_EXCERPT_
━━━━━━━━━━

1.5 Ratification of the U.S. Constitution

3 min readjune 16, 2020

annika-tekumulla

Annika Tekumulla


There were four main compromises that were necessary in order to adopt and ratify the Constitution. These compromises were the Great (Connecticut) Compromise, Electoral College, Three-Fifths Compromise, and Compromise on the importation of slaves

Great (Connecticut) Compromise

This was an agreement between the large and small states because large states wanted representation based on population while small states wanted equal representation.
It was proposed by Roger Sherman and Oliver Ellsworth which combined the Virginia (large state) plan and the New Jersey (small state) plan and created the bicameral congress. Members of the House of Representatives would be distributed by each state’s population and elected by the people.
For the senate, each state would have two representatives no matter the population size. They would be chosen by the people as well. This issue caused chaos at the Constitutional Convention but was passed by a slim majority on July 23, 1787.

━━━━━━━━━━

_MATERIAL SHOWN_
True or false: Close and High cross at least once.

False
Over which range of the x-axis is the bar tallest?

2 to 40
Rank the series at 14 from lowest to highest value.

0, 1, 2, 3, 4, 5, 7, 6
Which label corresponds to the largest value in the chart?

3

━━━━━━━━━━

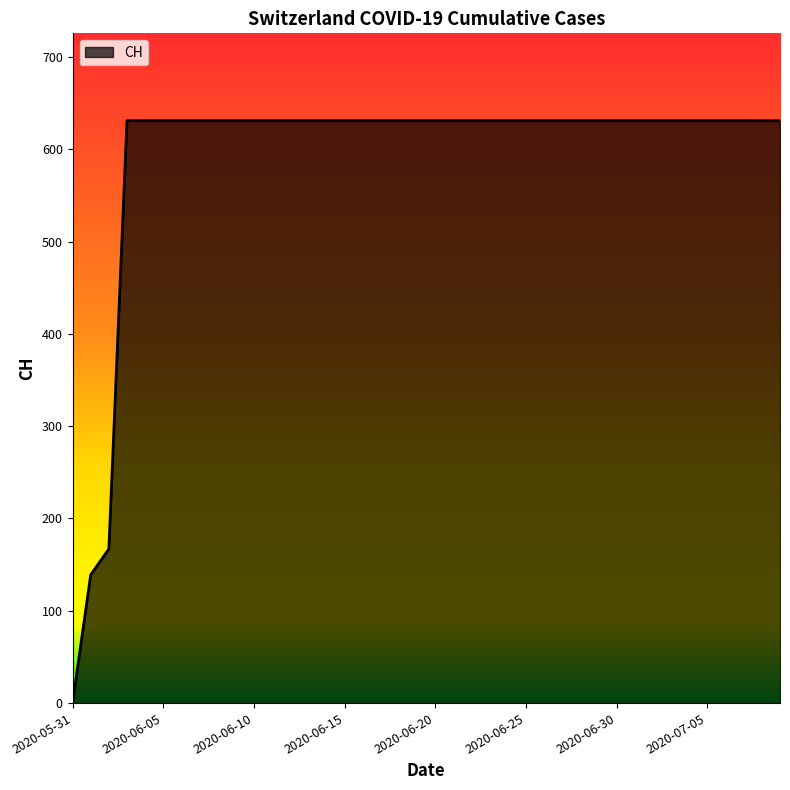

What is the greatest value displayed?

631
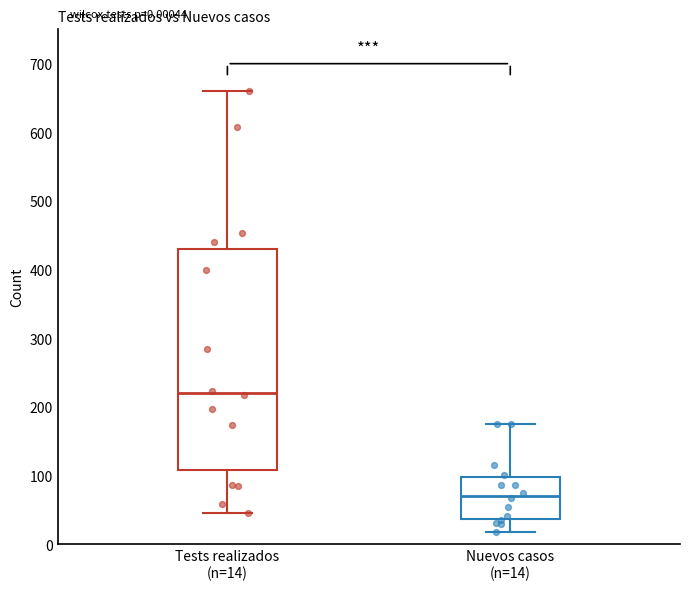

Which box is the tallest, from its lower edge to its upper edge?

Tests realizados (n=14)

━━━━━━━━━━

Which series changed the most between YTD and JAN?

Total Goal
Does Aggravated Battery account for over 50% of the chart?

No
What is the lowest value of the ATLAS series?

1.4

━━━━━━━━━━

_EXERCISE REQUIREMENTS_
Rename "small states" to "smaller states" in the text on ratifying the Constitution, and give the part between "1.5 Ratification of" and "wanted equal representation.", inclusive. The entries have nothing to do with the text on ratifying the Constitution.

_SOLUTION_
1.5 Ratification of the U.S. Constitution

3 min readjune 16, 2020

annika-tekumulla

Annika Tekumulla


There were four main compromises that were necessary in order to adopt and ratify the Constitution. These compromises were the Great (Connecticut) Compromise, Electoral College, Three-Fifths Compromise, and Compromise on the importation of slaves

Great (Connecticut) Compromise

This was an agreement between the large and smaller states because large states wanted representation based on population while smaller states wanted equal representation.